> _EXERCISE REQUIREMENTS_: From the first line of the records through the line containing "Salsa Vida est", write the lines out again, switching "In Stock" to "Out of Stock" and leaving everything else unchanged.

(Collected data)

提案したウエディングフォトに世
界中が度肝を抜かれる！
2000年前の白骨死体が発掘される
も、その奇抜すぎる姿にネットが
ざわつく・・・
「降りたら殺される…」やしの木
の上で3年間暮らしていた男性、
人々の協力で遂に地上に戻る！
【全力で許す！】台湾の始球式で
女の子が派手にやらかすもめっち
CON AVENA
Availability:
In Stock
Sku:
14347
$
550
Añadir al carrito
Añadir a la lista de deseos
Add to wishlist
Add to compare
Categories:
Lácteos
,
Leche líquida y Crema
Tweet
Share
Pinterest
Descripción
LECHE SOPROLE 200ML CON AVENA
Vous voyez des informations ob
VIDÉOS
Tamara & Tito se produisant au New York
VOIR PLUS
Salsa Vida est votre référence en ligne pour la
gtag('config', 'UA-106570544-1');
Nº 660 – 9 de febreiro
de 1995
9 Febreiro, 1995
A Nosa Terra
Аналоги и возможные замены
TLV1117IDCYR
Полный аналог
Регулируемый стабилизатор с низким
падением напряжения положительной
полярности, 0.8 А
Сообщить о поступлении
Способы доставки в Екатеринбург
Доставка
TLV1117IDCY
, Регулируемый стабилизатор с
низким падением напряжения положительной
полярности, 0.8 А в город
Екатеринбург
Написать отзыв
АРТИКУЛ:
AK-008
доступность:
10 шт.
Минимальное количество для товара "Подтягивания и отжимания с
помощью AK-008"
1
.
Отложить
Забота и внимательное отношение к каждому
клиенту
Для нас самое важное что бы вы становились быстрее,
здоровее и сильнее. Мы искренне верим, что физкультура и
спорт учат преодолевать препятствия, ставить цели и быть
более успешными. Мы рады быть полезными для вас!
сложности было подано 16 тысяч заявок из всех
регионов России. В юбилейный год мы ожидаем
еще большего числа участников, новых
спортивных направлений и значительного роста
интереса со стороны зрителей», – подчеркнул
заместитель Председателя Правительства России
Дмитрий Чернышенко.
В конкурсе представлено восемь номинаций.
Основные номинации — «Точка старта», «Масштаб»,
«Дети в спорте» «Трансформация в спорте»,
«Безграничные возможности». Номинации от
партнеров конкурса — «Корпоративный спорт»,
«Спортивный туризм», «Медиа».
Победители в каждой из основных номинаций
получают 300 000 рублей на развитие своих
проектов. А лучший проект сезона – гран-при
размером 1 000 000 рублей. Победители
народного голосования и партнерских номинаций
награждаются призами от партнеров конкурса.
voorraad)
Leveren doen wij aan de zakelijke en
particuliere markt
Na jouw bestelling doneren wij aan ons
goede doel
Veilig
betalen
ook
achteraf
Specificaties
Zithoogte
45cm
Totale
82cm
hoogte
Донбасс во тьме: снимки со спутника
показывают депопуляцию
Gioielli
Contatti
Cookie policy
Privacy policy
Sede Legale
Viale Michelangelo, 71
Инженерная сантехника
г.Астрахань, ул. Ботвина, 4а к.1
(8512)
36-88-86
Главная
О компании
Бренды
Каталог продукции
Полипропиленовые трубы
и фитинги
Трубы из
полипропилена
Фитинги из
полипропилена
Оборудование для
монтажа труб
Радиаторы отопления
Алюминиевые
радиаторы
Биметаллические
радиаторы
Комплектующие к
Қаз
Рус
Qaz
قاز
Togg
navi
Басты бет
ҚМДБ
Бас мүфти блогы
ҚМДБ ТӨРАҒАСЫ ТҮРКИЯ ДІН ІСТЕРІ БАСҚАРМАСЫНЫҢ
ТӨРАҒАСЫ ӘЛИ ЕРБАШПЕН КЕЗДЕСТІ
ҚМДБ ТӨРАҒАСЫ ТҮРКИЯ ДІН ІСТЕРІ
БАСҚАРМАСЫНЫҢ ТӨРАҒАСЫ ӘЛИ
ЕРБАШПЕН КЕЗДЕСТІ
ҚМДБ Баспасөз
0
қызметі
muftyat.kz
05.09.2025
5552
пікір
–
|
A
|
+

> _RESULT_:
提案したウエディングフォトに世
界中が度肝を抜かれる！
2000年前の白骨死体が発掘される
も、その奇抜すぎる姿にネットが
ざわつく・・・
「降りたら殺される…」やしの木
の上で3年間暮らしていた男性、
人々の協力で遂に地上に戻る！
【全力で許す！】台湾の始球式で
女の子が派手にやらかすもめっち
CON AVENA
Availability:
Out of Stock
Sku:
14347
$
550
Añadir al carrito
Añadir a la lista de deseos
Add to wishlist
Add to compare
Categories:
Lácteos
,
Leche líquida y Crema
Tweet
Share
Pinterest
Descripción
LECHE SOPROLE 200ML CON AVENA
Vous voyez des informations ob
VIDÉOS
Tamara & Tito se produisant au New York
VOIR PLUS
Salsa Vida est votre référence en ligne pour la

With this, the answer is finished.